Dopo Naissance des pieuvres (Water Lilies) e Tomboy — vincitore del Teddy Award al Festival di Berlino —, Céline Sciamma ha presentato alla sessantasettesima edizione del festival di Cannes nella categoria Quinzaine des Réalisateurs, il suo terzo lungometraggio, Diamente Nero, da subito osannato dalla critica di tutto il mondo, ottenendo quattro candidature ai César e arrivando finalista al Premio Lux del Parlamento Europeo.
Se la traduzione italiana dell’originale Bande de Filles in Diamante nero suscita qualche perplessità, lo stesso si può dire per la versione anglofona: Girlhood, scelta che invita a un confronto immediato — ma non del tutto giustificato — con Boyhood.
Tanto l’opera di Linklater quanto quella della Sciamma sono, per stile narrativo e contenuto, specchio della fascia d’età di cui parlano fin dal titolo — la giovinezza per l’universo maschile e femminile — ma, mentre il regista statunitense racconta una storia abbastanza tipica di crescita e passaggio dall’infanzia all’adolescenza, lo stesso non si può dire per lo spaccato di vita che la sceneggiatrice e film director parigina propone.
La macchina da presa della Sciamma, senza mai esporsi in virtuosismi registici o particolari tecnicismi, riprende con crudezza e serietà Marieme (Karidja Touré), sedicenne di colore che vive con la famiglia — una madre assente, un fratello maggiore violento e due sorelle minori da accudire — nella periferia parigina, in un ambiente che ricorda molto i ghetti de L’Odio o de La Schivata.
Emarginata a scuola, oppressa da una situazione famigliare pesante e senza prospettive future soddisfacenti, prova di ambizioni o desideri da realizzate, la giovane si affida alla compagnia di tre coetanee che ai suoi occhi tristi e stanchi appaiono come delle “vincenti”.

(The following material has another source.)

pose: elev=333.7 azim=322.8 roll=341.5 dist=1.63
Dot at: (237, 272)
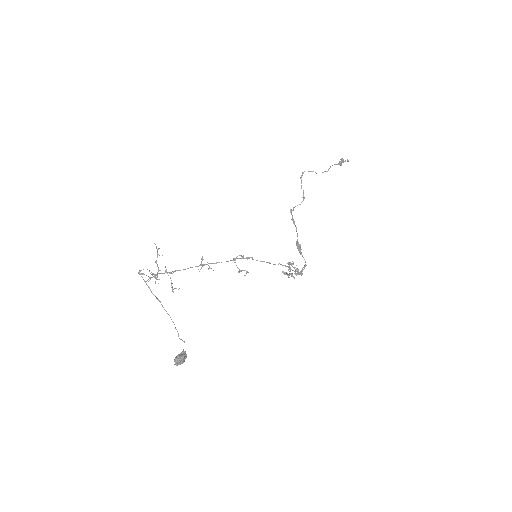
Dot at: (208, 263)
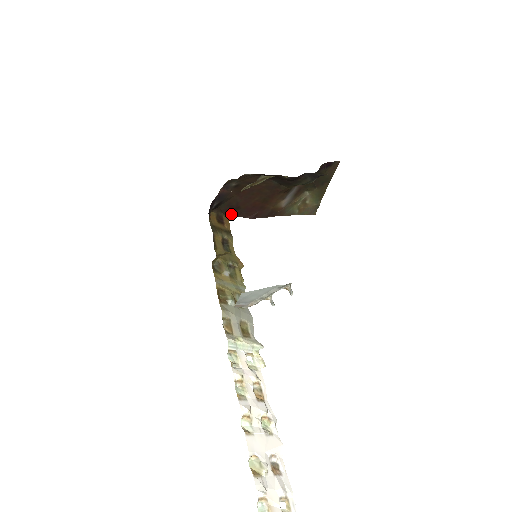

Il film, apparentemente semplice nel suo taglio quasi documentaristico, pare ritrarre il tentativo della ragazza di cercare una propria identità nel gruppo sociale e nella tribù. Presente fin dalla primissima scena nella forma di una squadra di football, il gruppo, con le sue regole e i suoi totem, cambierà poi divenendo la famiglia, la compagnia di amiche, fino ad approdare nei tristi esiti dei giri di spaccio di stupefacenti.

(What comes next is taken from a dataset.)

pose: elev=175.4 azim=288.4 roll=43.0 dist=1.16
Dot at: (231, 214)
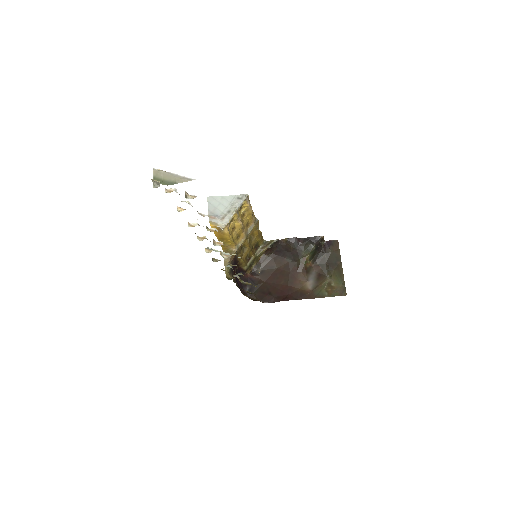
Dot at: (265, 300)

La ricerca dell’altro e lo spasmodico bisogno che la giovane nutre di conferma e accettazione, riconoscimento e approvazione, annichilisce qualunque tentativo di resistenza personale, convogliando l’idea che le giovani generazioni siano incapaci di esistere individualmente, ma solo all’interno di un contesto plurale.
Parallelamente, quale marchio di fabbrica della particolarissima filmografia della regista, Marieme esplora i confini della propri personalità cercando di aderire ai modelli della cultura popolare —capelli rigorosamente stirati, vestiti aderenti, fisico filiforme— senza però conformarsi appieno agli usi e costumi propri dell’identità sessuale maschile o femminile: in questo senso la giovane cerca una propria armonia indipendentemente dai modelli comportamentali tipici del gentil sesso.
Le performances recitative delle protagoniste sono sensazionali, specie considerando che per l’attrice principale si è trattato della prima esperienza attoriale, e che le altre sono state scelte nel corso di un casting durato quattro mesi, durante i quali la Sciamma ha incontrato e conosciuto molte giovani che si misurano quotidianamente con la quotidianità che Marieme racconta nel film.
Non da ultimo Diamante nero ha il grande pregio di limitarsi ad accennare alcuni temi socialmente caldi — come il lavoro minorile o l’abbandono scolastico — senza cadere nel melenso, ma suggerendone con delicatezza una possibile declinazione.
Nella sua semplicità narrativa e stilistica —dono raro considerando i virtuosismi che sviliscono gran parte dell’ultima produzione cinematografica—, Céline Sciamma ha donato una vicenda cristallina, della purezza di un diamante. Una vera gioia per gli occhi.